The Invercargill City Council is hardly going to render the Number 10 youth centre homeless.
The council is the landlord for the Esk St facility behind the former bowling green, but the building doesn't feature in the precinct development envisaged in the council's inner-city upgrade plan.
This is unsettling for the organisations at Number 10 that provide a one-stop shop for the range of youth services, particularly as the lease runs out in two months.
But there's no need for a silent-film pianist to start playing. The council, isn't about to don a villain's black hat, twirl its moustache, and cast the services out into the cold.
The councillors are hardly blind to the good that Number 10 does, nor the public standing it has. In the short term, the lease looks likely to be extended. Further out, displacement may be on the cards, though that's far from certain, and even if that happens another premises would be found.
When Cr Graham Sycamore said as much in yesterday's paper he was repeating assurances issued by several councillors, and unchallenged by the rest, when the plan was adopted in August. The council will certainly expect to be held to this.
Perhaps most significant among the councillor chorus of support was the strong indication from Cr Alan Dennis, who is also the Invercargill Licensing Trust president, that the trust would not be walking away from its interest in Number 10.
Whether the land under the existing building is really needed for the recreational area envisaged in the plan is the sort of question that can be answered only when the council comes to consider such details in in close scrutiny.
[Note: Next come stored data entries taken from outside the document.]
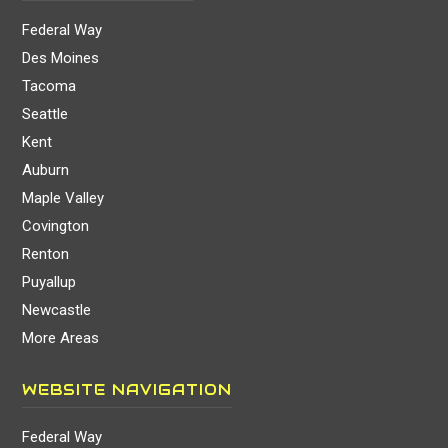
Federal Way
Des Moines
Tacoma
Seattle
Kent
Auburn
Maple Valley
Covington
Renton
Puyallup
Newcastle
More Areas
WEBSITE NAVIGATION
Federal Way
Which hasn't happened yet. The public was seriously spooked that, by adopting the plan, the councillors had set in place a juggernaut (an expensive one at that) that would proceed with scant deviation and no brake.
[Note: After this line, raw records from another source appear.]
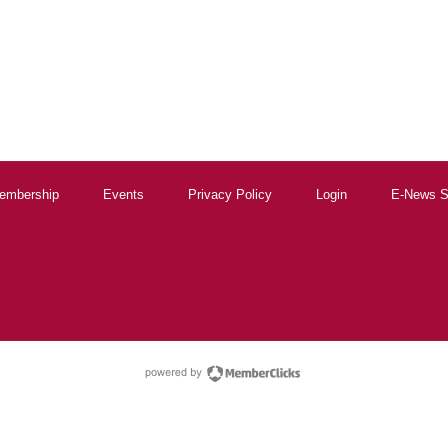
embership
Events
Privacy Policy
Login
E-News S
powered by Membe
Predictions that heads would roll at the subsequent local body elections proved unfounded - those who voted for, or against, the plan's adoption each had sufficient support that those from both sides who stood for re-election were all returned.
As it stands, the plan is a framework idea that the council likes and supports. But each step of it requires specific, detailed consideration, including meaningful public consultation, before getting a green light. Much could change. As consultant Craig Pocock said: there's more work, more design, more consultation required as the council goes through each of the stages during the coming years. The conversation has merely started; not ended.
Since then, it must be said, there hasn't been a great deal of conspicuous momentum.
Mayor Tim Shadbolt says the upgrade has to be done slowly.
Sure, but here's the thing. Slowness is not a virtue in itself. If it's a consequence of proceeding with diligence and care, then fair enough. But that's as distinct from dithering, or functionally abandoning a task until things cool down.
The upgrade will surely feature strongly when the new council holds this term's "strategic meeting" in Invercargill this weekend.
You're not invited. These conclaves, previously known as "retreats", are significant for more than team bonding. They're where councillors look at their plans for the next three years and try to get a concerted vision going. Lots of imperatives to balance this time - the upgrade, water quality issues, transparency . . . that sort of thing.